Offering trust services also helps strengthen the ties between clients and their insurers, Mr. Glass said. “It’s all about permanent relationships,” he said. “The relationship they developed as a policyholder now can be extended with a company in it for the long haul.”

Mr. Glass, who came to Northwestern last March from First Union Corp. in Charlotte, N.C., where he ran its personal trust group, would not give details of the new trust company’s sales, or project them for the future. But he did say that Northwestern has fielded numerous requests from agents for information about setting up trusts for clients.

Northwestern is the latest insurer to offer trust services: Hartford Financial Group Inc., Phoenix Cos., and Massachusetts Mutual Life Insurance Co. have all opened trust units within the past two years.

Though he had no statistics on these ventures’ performance, Conning’s Mr. McKeon said anecdotal evidence suggests that trusts are a good business line for insurance companies with a high-net-worth clientele.

In most cases, he said, an agent specializing in wealthy clients must send the trust business elsewhere. “From that perspective,” he added, “it is a logical step for the insurer who has been providing a lot of advanced expertise.”

James Campbell, a senior vice president of Reagan Consulting Inc. in Atlanta, which specializes in banks and insurers, said the trust business gives insurance companies a great opportunity but that going from selling life insurance to setting up a trust can be a big leap.

A more natural fit, he said, is the addition of insurance products by a bank trust department. “There’s a special kind of personal relationship between a bank, a bank trust department, and a client,” Mr. Campbell said. Once that relationship is there, building on it — if the bank has to add life insurance or other products — is easy, he said.

Life insurance agents may lack the kind of close relationships with customers that would prompt them to form a trust that could span several generations, Mr. Campbell said.

But if Northwestern Mutual succeeds, he said, it could both deepen its customer ties and turn a tidy profit, since the trust business can be very lucrative.

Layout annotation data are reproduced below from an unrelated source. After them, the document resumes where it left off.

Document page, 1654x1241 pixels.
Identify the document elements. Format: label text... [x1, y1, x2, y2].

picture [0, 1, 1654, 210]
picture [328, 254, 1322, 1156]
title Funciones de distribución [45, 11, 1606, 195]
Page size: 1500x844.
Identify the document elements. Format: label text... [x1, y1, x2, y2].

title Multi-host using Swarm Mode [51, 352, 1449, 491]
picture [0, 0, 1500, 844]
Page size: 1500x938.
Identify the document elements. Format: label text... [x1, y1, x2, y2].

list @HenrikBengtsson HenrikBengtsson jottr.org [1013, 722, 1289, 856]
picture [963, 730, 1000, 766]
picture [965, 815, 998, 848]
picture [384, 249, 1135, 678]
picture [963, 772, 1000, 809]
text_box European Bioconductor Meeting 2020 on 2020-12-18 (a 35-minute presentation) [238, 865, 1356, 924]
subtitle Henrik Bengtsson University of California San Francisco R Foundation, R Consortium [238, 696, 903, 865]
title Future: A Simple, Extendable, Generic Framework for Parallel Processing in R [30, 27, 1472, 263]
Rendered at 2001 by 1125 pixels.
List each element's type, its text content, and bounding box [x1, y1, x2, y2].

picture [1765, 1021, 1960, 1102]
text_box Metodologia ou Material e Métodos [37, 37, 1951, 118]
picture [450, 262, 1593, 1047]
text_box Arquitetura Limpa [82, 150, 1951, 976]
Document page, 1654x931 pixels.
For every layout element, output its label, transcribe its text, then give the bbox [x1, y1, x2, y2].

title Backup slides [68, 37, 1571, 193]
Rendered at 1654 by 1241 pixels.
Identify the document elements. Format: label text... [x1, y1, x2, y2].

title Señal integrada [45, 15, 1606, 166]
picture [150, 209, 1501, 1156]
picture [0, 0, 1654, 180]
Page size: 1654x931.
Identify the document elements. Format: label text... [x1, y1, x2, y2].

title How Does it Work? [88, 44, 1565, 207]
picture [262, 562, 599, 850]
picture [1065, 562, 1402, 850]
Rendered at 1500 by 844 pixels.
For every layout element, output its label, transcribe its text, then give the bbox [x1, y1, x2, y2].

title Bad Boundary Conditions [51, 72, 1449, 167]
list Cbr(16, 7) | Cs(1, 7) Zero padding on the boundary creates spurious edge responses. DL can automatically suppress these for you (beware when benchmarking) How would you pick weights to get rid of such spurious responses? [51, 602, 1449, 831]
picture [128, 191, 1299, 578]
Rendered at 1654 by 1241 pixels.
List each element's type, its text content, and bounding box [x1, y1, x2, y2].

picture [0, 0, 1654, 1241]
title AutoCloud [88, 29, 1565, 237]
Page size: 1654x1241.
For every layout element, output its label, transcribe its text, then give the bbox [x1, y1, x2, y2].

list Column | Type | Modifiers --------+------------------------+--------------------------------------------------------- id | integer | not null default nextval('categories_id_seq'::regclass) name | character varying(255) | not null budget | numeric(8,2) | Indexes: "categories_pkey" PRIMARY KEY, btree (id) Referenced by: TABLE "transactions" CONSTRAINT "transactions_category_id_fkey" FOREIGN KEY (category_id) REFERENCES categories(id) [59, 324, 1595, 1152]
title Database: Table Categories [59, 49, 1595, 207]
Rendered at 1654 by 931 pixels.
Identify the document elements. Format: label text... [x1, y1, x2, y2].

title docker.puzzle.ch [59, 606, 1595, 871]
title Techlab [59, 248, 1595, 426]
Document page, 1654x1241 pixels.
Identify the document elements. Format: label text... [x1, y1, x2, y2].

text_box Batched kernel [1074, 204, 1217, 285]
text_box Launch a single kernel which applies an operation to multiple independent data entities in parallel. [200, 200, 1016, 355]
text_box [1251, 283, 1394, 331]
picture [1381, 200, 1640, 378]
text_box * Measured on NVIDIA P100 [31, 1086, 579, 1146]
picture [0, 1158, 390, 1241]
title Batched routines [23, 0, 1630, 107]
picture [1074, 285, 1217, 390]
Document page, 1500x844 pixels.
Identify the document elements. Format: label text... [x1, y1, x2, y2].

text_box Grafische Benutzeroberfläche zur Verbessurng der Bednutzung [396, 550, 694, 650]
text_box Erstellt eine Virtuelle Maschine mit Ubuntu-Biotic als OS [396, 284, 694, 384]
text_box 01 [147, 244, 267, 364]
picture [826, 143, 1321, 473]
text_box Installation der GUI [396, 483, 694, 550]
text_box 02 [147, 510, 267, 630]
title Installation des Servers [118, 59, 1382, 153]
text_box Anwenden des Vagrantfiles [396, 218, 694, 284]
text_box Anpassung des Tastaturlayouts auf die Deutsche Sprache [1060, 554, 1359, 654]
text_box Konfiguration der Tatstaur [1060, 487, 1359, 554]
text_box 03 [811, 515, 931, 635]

Trusts are part of a group of financial planning products and services offered by Northwestern Mutual and its subsidiaries. These include life insurance products, annuities, estate planning, IRAs and other retirement products, disability and long-term care insurance, and mutual funds.

The company accepts all types of personal trusts from Illinois, Minnesota, and Wisconsin and plans to add more states during the next three years.